TASK REQUIREMENTS: Pull every "more" line out of the data below.

Stored records:
== == ==

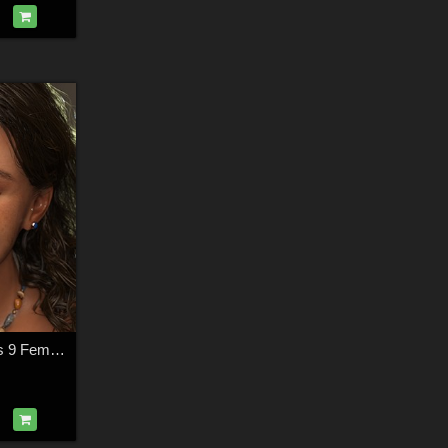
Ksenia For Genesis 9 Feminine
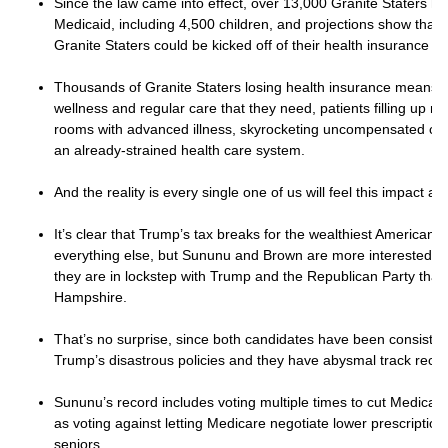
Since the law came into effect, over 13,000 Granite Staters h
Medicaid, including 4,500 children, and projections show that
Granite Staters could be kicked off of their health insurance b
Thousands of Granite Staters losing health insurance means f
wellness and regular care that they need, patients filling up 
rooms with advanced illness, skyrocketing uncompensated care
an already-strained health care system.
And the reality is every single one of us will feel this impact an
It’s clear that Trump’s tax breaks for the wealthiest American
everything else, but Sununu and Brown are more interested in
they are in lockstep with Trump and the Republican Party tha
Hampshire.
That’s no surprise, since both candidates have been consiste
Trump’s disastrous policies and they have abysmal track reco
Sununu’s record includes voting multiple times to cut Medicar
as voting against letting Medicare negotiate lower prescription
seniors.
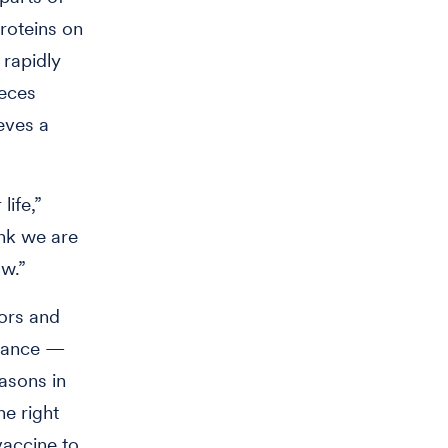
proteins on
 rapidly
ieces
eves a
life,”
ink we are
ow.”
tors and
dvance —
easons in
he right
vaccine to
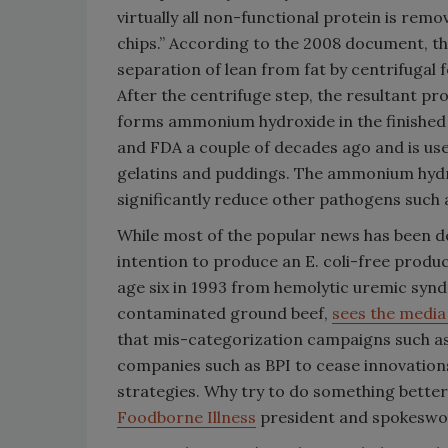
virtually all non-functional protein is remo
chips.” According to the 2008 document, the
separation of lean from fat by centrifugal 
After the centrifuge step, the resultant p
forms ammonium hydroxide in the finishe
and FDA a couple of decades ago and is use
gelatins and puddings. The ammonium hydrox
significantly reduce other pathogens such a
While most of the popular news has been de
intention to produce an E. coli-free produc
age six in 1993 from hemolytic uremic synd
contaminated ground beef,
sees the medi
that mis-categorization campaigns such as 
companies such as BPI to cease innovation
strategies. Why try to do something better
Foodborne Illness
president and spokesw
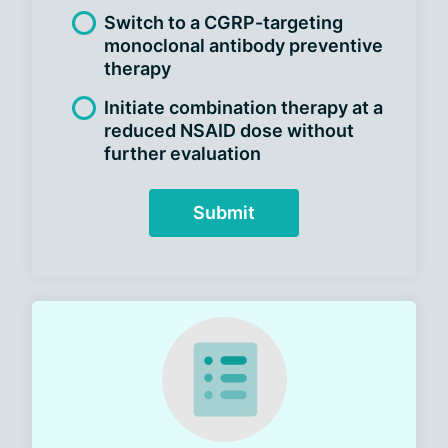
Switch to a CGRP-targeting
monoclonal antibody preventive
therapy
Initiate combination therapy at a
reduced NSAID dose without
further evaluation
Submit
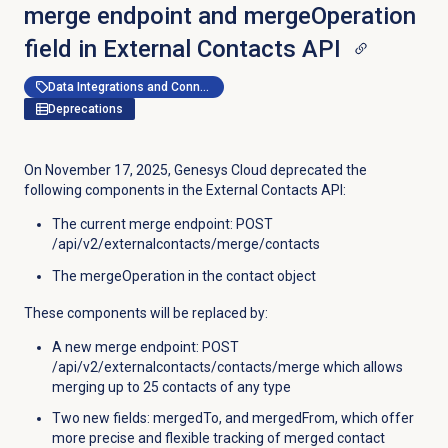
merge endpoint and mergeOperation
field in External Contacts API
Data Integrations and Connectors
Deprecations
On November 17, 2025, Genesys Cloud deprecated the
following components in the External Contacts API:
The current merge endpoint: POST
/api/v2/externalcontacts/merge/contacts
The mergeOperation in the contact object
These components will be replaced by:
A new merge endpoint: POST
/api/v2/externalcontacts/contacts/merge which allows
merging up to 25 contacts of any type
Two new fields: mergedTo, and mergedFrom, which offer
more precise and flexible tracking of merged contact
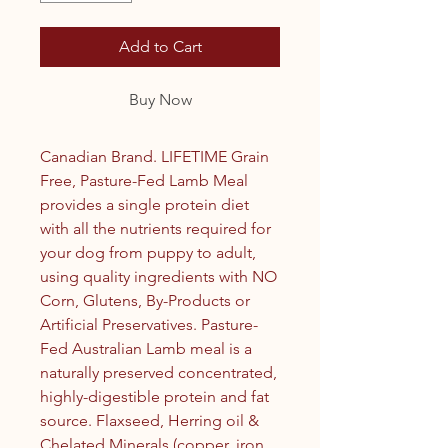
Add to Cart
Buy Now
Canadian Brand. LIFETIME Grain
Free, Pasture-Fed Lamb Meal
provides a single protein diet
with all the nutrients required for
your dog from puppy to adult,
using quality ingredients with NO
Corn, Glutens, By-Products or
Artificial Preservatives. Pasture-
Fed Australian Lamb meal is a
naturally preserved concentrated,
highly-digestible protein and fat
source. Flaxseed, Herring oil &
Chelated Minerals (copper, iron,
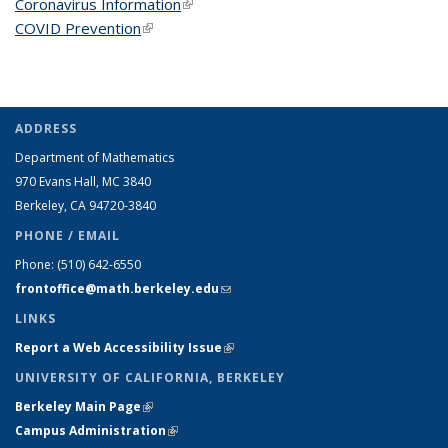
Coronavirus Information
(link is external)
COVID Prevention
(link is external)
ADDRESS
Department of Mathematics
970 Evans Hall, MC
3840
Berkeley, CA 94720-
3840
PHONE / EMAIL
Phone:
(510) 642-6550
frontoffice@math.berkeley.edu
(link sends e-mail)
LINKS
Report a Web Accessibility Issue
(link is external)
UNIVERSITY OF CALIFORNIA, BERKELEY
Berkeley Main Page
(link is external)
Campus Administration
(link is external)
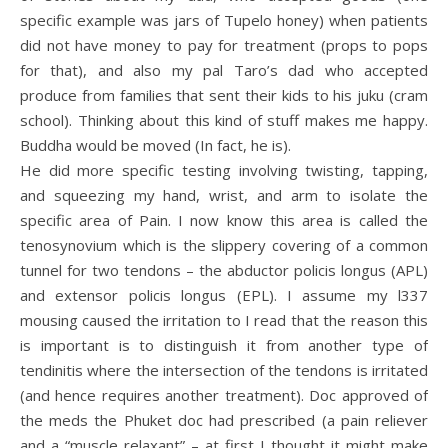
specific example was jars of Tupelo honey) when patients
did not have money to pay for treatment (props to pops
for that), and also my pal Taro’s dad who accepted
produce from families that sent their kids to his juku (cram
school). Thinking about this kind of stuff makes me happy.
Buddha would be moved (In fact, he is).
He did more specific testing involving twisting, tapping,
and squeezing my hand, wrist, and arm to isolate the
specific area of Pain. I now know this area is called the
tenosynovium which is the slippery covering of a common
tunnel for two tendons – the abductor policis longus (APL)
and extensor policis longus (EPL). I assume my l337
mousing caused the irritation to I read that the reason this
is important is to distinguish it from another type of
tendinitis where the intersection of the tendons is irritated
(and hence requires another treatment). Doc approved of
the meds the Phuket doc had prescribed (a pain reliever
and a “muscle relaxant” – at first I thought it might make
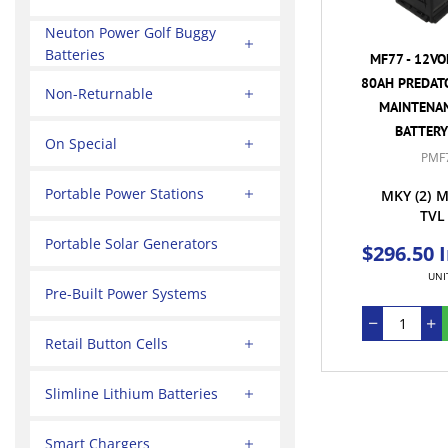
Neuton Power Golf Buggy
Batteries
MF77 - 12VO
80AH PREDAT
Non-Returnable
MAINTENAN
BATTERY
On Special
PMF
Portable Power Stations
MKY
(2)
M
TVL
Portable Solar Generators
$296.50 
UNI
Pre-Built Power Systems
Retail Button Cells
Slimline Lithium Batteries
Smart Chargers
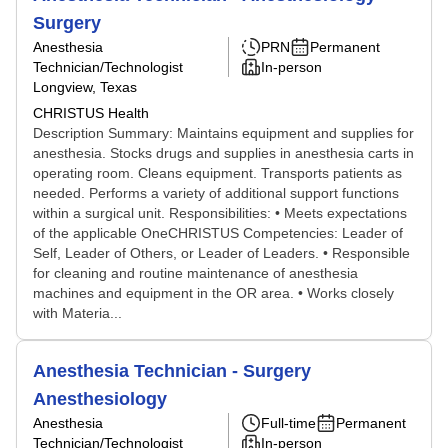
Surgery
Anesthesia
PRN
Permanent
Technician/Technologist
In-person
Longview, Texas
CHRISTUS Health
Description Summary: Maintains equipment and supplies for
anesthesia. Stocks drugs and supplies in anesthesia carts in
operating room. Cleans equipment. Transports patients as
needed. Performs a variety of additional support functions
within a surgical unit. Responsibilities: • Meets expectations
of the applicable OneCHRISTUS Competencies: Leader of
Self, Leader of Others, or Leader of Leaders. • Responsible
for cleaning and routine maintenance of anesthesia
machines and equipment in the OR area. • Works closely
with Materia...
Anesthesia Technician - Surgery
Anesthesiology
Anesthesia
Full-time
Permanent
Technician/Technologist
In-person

== == ==

ANSWER TO THE PROBLEM:
everything else, but Sununu and Brown are more interested in
more precise and flexible tracking of merged contact
He did more specific testing involving twisting, tapping,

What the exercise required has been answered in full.